Esenbeckia is a genus of flowering plants in the rue family, Rutaceae. All species in the genus are native to the Americas, with the highest diversity in South America. They are commonly known as jopoy, the Mayan word for E. berlandieri, or gasparillo (Spanish).

Taxonomy
The generic name commemorates German naturalist Christian Gottfried Daniel Nees von Esenbeck (1776 - 1858). The Takhtajan system placed the genus in the subfamily Rutoideae, while Germplasm Resources Information Network placed it in the subfamily Toddalioideae. A 2021 classification of the family Rutaceae places it in subfamily Zanthoxyloideae, a placement accepted by the Angiosperm Phylogeny Website.

Selected species
 Esenbeckia alata (H.Karst. & Triana) Triana & Planch. — Winged Esenbeckia, Coya, Cuala-cuala (Colombia)
 Esenbeckia berlandieri Baill. ex Hemsl. — Berlandier Esenbeckia, Hueso de Tigre, Limonillo (Mexico, Central America)

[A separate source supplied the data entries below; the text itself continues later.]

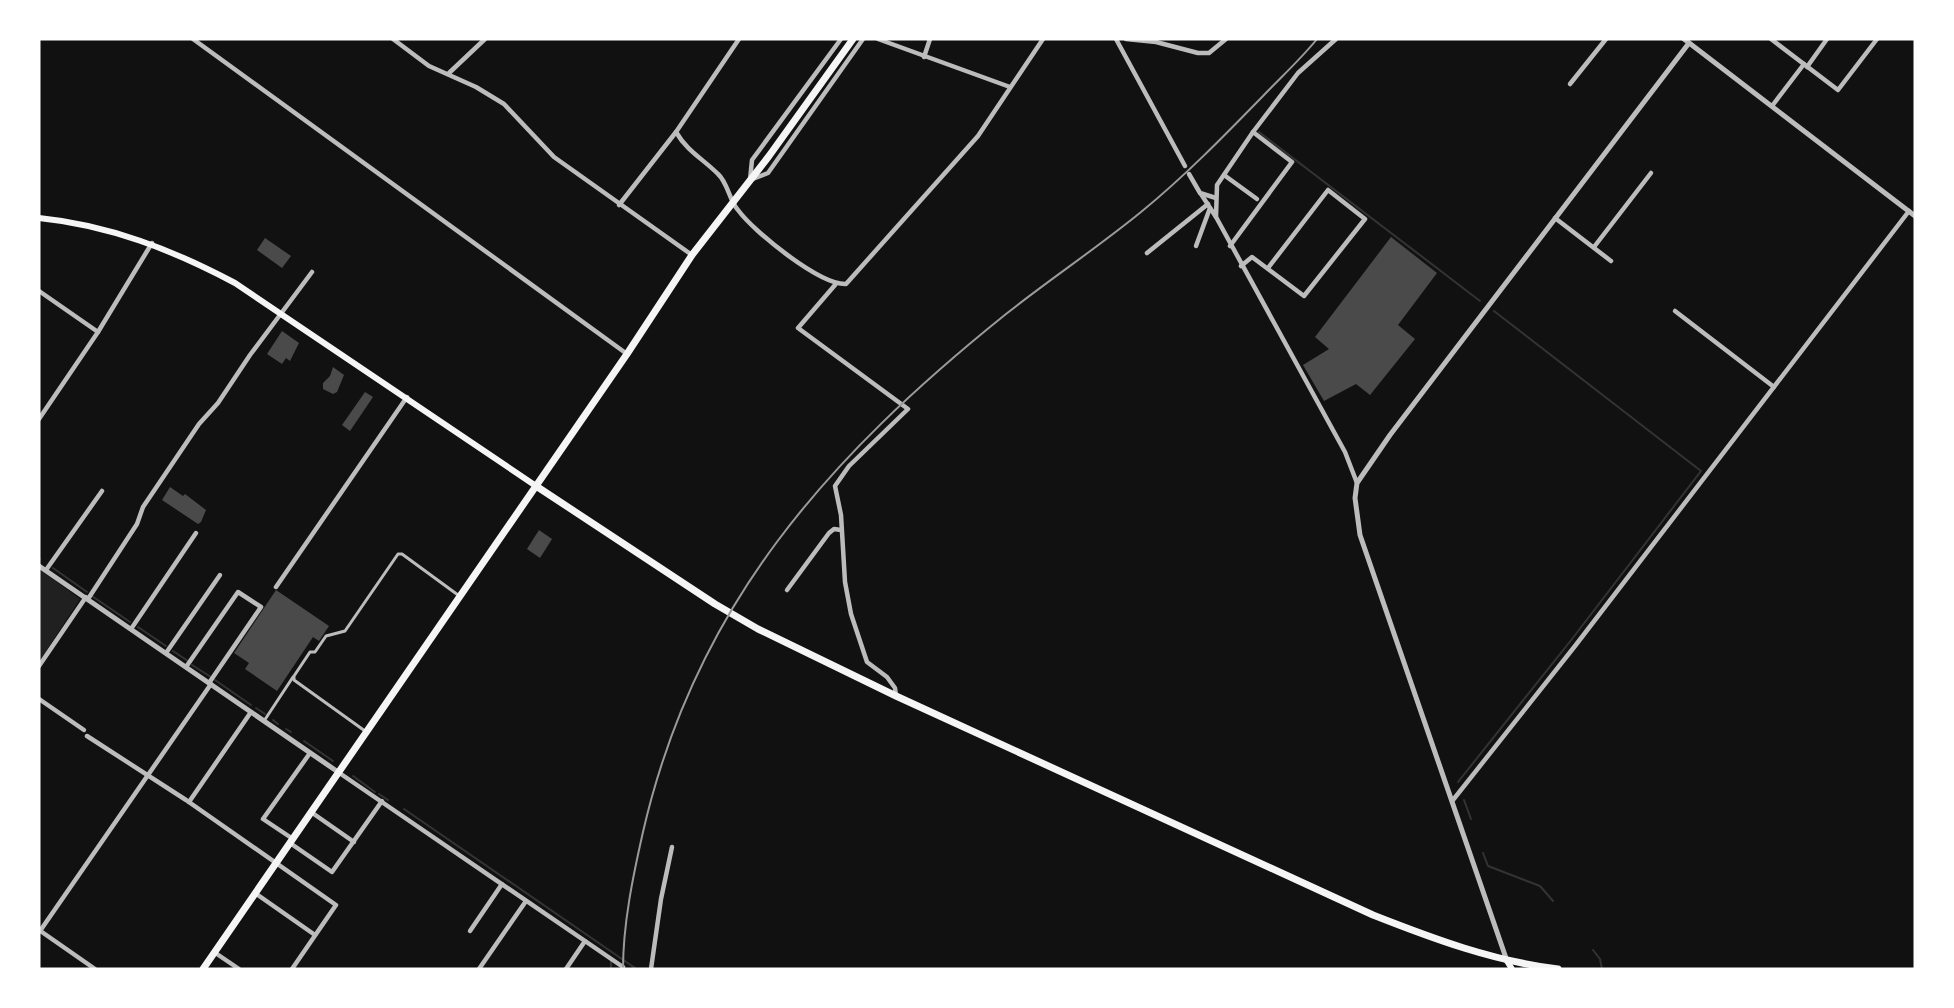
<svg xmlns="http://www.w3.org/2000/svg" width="1954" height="1008" font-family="Georgia,serif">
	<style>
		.green { fill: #202020 }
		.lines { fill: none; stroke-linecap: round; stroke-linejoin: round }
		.stream { stroke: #333; stroke-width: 2 }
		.building { fill: #4a4a4a }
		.pedestrian { stroke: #bcbcbc; stroke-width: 3 }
		.minor { stroke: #bcbcbc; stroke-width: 4.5 }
		.tertiary { stroke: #bcbcbc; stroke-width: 5 }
		.secondary { stroke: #f5f5f5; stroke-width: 6 }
		.trunk { stroke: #f5f5f5; stroke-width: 7 }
		.rail { stroke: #9a9a9a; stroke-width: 2 }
	</style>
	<rect width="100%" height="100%" fill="#111"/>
	<polygon class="green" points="39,569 80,599 39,662"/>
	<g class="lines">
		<g class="stream">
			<polyline points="1259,132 1480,301"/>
			<polyline points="39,559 40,559"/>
			<polyline points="53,568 87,592"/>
			<polyline points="92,596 130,622"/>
			<polyline points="138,627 166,646"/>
			<polyline points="173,651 188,661"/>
			<polyline points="192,665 211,677"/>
			<polyline points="215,680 251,705"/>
			<polyline points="256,708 265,714"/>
			<polyline points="273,720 278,724"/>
			<polyline points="286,729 291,732"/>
			<polyline points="304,741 333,761"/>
			<polyline points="353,776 375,792"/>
			<polyline points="1458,782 1572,639 1701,471 1494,311"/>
			<polyline points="379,794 388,800"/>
			<polyline points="1464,800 1471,819"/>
			<polyline points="404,809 635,968"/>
			<polyline points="1483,853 1488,866 1540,886 1553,901"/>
			<polyline points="1593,950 1600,959 1602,969"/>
			<polyline points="611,969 611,960"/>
		</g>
	</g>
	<g class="building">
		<polygon points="1391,237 1437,273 1398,325 1415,339 1370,395 1356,384 1324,401 1303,365 1329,349 1315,337"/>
		<polygon points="265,238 291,256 282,268 257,250"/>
		<polygon points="282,331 299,343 290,361 286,358 282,364 267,354"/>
		<polygon points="333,367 344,375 337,392 333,394 323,389 323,383 330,376"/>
		<polygon points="365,392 373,397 350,431 342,425"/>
		<polygon points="170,487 183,496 185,494 206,510 201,522 198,524 162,500"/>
		<polygon points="539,530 552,539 540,558 527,549"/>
		<polygon points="276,590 329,626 319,641 313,637 277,691 245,669 249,663 234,653"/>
	</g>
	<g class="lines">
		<g class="pedestrian">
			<polyline points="264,721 293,677"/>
			<polyline points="365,731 294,680 294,676 310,652 315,652 326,636 345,631 398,554 402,554 458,595"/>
		</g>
		<g class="minor">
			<polyline points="193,39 627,354"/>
			<polyline points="393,39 429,66 476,87 504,104 554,157 692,255"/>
			<path d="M739 39 676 132C687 151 703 159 718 174 728 183 729 200 738 210 754 232 820 285 846 284L978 136 1043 39"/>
			<polyline points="841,39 752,160 750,180 768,173 863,39"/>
			<polyline points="878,39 1010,87"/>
			<polyline points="1116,39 1185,166"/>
			<polyline points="1126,39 1156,42 1198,53 1209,53 1226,39"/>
			<polyline points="1336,39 1298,73 1253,132 1217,185 1216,217 1345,452 1357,483"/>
			<polyline points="1771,39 1838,90 1877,39"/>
			<polyline points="924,57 930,39"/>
			<polyline points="1807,67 1827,39"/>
			<polyline points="449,73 485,39"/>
			<polyline points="1570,84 1606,39"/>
			<polyline points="1772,106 1804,64"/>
			<polyline points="1189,174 1200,193 1216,198"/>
			<polyline points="1224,175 1257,199"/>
			<polyline points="1201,194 1216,217"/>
			<polyline points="619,205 676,132"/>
			<polyline points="1555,218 1611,261"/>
			<polyline points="1196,246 1210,208"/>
			<polyline points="1230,246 1292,162 1253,132"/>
			<polyline points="1594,247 1651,173"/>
			<polyline points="1147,253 1208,204"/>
			<polyline points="1241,266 1252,257 1304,296 1365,219 1328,190 1268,268"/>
			<polyline points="835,285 798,328 908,409 849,466 835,486 841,515 845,582 851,614 867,662 887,677 895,688 896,696"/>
			<polyline points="39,291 98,332"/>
			<polyline points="1675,311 1774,387"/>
			<polyline points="39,419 98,332 152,243"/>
			<polyline points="46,570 102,491"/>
			<polyline points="276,587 407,397"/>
			<polyline points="787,590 829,533 834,529 841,530"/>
			<polyline points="88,599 137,524 143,507 199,424 218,403 250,355 312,272"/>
			<polyline points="131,629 196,533"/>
			<polyline points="166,653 220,575"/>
			<polyline points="39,666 86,597"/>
			<polyline points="186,667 238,592 261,607 209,683"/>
			<polyline points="39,699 84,730"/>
			<polyline points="87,736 186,800 336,905 292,969"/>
			<polyline points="338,772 623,967"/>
			<polyline points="1453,800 1575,646 1909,211"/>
			<polyline points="189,802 251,712"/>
			<polyline points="311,812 354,842"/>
			<polyline points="293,839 263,819 310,753"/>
			<polyline points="290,843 332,872 382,801"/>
			<polyline points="255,893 315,935"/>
			<polyline points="39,930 95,969"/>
			<polyline points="40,931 211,684"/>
			<polyline points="470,931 502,884"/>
			<polyline points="214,952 239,969"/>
			<polyline points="479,969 526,901"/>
			<polyline points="566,969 585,941"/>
			<polyline points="651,969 661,899 672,847"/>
		</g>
		<g class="tertiary">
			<polyline points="1684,39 1915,216"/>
			<polyline points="39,566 338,772"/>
			<polyline points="1507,961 1360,535 1355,498 1357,483 1390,435 1689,43"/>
		</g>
		<g class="secondary">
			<path d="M39 218C109 225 173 250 235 283L536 486"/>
			<polyline points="1507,961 1512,969"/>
		</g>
		<g class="trunk">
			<path d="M536 486 715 604 758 629 896 696 1373 915C1434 939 1493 961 1558 969"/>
			<polyline points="203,969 627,354 692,255 769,156 853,39"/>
		</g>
		<path class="rail" d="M623 969C623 924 633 876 643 832 695 605 828 457 1006 314 1050 279 1097 248 1141 212 1184 177 1224 136 1263 96 1281 77 1301 59 1317 39"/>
	</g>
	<rect width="1954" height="1008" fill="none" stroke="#ffffff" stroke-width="81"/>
</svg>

 Esenbeckia flava Brandegee — Yellow Esenbeckia, Palo Amarillo, Palo Morio (Baja California Sur, Mexico)
 Esenbeckia grandiflora Mart.
 Esenbeckia hartmanii B.L.Rob. & Fernald — Hartman Esenbeckia, Crucecilla, Sámota (Sonora and Sinaloa, Mexico)

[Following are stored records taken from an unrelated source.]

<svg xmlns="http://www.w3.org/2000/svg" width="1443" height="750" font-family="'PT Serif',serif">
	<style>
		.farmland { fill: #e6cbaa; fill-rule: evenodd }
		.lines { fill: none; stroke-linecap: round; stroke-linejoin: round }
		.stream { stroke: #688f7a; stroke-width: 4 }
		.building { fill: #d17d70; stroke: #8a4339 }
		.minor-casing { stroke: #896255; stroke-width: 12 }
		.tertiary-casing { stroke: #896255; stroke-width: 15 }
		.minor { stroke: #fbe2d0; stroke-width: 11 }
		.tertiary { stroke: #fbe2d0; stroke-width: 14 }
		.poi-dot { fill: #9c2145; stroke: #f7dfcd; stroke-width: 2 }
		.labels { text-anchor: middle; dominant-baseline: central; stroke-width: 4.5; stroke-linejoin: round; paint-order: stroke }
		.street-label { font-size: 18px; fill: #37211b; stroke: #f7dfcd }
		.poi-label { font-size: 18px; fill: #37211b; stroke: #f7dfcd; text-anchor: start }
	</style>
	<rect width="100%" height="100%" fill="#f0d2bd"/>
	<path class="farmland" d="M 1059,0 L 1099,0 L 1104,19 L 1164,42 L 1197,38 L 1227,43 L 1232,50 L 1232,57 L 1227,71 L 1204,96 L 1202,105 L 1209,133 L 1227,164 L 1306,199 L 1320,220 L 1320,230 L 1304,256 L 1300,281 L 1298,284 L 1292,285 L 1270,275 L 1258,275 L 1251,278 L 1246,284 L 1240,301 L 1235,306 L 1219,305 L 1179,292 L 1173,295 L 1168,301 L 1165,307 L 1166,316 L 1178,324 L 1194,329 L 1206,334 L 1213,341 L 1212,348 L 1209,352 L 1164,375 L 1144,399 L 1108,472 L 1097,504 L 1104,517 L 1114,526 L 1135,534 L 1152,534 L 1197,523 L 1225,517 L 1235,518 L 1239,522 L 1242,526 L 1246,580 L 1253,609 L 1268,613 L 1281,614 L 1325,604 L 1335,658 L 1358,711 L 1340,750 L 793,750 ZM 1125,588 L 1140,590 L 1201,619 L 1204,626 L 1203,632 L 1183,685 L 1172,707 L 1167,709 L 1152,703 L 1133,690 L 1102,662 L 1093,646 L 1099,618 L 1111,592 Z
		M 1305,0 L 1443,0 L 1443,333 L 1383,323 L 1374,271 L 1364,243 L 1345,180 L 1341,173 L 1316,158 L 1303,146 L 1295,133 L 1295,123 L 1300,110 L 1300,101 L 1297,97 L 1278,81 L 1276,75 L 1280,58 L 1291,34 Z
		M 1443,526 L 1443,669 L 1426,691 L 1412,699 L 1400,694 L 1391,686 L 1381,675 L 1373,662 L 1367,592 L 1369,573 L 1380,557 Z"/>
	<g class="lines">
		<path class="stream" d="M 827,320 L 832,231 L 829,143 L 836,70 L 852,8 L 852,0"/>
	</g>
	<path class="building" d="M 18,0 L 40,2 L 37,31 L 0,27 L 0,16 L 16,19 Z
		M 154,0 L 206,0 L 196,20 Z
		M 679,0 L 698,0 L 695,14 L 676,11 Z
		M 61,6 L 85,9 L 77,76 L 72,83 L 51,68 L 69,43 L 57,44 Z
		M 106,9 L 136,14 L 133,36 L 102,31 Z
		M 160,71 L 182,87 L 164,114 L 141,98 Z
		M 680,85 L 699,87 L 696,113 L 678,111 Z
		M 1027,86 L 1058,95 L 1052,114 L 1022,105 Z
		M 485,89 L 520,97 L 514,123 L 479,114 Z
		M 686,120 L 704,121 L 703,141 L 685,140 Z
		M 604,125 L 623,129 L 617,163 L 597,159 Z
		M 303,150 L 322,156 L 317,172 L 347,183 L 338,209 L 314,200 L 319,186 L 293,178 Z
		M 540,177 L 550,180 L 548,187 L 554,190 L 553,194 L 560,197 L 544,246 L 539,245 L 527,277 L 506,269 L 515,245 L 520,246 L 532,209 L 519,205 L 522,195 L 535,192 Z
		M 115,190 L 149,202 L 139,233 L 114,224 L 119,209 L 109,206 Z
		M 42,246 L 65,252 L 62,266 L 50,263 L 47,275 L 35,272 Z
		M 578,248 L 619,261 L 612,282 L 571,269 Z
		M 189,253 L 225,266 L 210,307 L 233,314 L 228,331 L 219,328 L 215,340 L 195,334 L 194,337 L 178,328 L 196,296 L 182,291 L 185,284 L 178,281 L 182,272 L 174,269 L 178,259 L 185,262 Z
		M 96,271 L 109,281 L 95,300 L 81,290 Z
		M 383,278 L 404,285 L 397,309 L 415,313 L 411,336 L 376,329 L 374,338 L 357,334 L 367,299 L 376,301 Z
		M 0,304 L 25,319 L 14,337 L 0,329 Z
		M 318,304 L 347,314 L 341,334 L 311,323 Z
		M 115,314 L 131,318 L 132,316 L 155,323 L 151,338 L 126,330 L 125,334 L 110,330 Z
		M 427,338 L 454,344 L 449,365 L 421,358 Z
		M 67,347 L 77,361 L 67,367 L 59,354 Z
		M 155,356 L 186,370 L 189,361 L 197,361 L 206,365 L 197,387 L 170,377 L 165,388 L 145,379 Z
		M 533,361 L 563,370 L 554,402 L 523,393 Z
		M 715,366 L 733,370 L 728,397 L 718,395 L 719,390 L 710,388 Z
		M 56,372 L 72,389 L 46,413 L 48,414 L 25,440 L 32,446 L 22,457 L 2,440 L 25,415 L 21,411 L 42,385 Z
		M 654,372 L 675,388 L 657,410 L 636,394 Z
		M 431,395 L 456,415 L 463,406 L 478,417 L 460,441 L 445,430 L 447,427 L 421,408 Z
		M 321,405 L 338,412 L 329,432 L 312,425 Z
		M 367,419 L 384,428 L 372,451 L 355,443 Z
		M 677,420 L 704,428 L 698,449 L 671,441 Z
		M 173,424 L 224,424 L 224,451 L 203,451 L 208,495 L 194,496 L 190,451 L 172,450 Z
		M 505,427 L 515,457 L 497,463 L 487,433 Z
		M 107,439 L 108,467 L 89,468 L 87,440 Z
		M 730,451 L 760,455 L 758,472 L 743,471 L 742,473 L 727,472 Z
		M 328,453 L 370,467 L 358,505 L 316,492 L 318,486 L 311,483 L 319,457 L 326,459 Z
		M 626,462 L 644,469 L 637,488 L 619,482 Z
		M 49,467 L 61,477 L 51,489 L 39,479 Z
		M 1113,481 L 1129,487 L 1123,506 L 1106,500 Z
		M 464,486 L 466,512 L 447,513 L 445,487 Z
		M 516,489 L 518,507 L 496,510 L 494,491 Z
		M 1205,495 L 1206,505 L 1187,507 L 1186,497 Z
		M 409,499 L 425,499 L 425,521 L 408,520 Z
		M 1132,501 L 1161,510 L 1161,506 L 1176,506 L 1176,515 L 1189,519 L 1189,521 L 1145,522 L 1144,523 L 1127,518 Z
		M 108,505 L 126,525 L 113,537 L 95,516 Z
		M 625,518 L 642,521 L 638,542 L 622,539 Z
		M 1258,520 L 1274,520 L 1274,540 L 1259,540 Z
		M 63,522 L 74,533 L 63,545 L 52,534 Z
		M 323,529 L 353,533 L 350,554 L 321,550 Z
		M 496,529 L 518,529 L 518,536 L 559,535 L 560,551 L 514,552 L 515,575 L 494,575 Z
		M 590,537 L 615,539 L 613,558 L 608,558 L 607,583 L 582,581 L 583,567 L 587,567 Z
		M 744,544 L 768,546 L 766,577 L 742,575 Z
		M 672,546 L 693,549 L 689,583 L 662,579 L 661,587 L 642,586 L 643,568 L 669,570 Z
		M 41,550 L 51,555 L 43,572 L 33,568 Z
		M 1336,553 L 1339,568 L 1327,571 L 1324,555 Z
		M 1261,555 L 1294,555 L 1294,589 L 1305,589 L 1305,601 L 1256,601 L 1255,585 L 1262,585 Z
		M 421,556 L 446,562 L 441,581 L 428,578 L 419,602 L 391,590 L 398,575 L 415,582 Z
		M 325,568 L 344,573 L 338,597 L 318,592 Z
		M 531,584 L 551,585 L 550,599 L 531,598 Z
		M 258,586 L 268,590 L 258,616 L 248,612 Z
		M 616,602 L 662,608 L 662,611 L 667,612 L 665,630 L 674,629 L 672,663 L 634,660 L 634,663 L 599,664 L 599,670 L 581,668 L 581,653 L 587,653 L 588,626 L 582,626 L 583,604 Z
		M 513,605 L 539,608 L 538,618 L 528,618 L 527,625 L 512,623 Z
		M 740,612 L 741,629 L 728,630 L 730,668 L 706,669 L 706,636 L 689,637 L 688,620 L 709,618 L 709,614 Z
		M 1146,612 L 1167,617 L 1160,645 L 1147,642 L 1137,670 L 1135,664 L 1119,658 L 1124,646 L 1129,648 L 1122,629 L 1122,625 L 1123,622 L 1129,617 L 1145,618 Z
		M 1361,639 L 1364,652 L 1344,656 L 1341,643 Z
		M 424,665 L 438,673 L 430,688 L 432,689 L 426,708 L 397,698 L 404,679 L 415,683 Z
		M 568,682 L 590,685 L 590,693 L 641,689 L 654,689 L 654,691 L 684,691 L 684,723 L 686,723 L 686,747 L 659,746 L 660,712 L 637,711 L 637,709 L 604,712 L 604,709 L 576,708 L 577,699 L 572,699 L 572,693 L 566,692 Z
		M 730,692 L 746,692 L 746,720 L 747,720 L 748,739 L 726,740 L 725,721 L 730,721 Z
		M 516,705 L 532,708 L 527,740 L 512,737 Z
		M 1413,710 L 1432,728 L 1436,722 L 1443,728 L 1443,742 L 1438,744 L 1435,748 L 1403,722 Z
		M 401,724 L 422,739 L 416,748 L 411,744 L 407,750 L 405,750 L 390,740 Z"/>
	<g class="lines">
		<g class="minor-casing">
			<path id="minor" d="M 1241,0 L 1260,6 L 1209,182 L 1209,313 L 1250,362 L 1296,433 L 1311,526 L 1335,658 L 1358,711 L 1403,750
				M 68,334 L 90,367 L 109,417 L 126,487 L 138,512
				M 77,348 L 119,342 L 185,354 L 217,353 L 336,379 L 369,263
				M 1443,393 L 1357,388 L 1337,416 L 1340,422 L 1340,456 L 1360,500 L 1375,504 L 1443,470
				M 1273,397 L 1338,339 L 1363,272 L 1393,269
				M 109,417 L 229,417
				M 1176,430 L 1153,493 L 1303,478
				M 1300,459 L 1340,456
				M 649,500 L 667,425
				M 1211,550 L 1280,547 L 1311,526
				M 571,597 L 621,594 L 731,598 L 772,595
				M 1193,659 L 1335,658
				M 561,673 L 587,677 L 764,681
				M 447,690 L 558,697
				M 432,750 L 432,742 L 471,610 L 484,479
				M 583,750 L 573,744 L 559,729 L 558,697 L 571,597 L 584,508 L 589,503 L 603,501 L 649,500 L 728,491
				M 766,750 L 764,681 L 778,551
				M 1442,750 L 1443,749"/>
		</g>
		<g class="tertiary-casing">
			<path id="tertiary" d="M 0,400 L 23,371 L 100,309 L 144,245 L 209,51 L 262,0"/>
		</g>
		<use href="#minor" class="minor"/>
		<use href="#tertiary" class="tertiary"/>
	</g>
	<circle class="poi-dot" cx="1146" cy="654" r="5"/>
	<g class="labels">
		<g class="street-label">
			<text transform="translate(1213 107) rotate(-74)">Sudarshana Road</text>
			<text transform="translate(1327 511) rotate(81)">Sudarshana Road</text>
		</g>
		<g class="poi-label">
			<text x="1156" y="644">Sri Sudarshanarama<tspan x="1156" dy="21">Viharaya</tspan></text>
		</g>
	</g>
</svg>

 Esenbeckia leiocarpa Engl. (Atlantic moist forests, Brazil)
 Esenbeckia pilocarpoides Kunth
 Esenbeckia pumila Pohl
 Esenbeckia runyonii C.V.Morton — Runyon's Esenbeckia, Limoncillo (Sierra Madre Oriental in northeastern Mexico, Rio Grande Valley of Texas in the United States)

Formerly placed here
 Balfourodendron riedelianum (Engl.) Engl. (as E. riedeliana Engl.)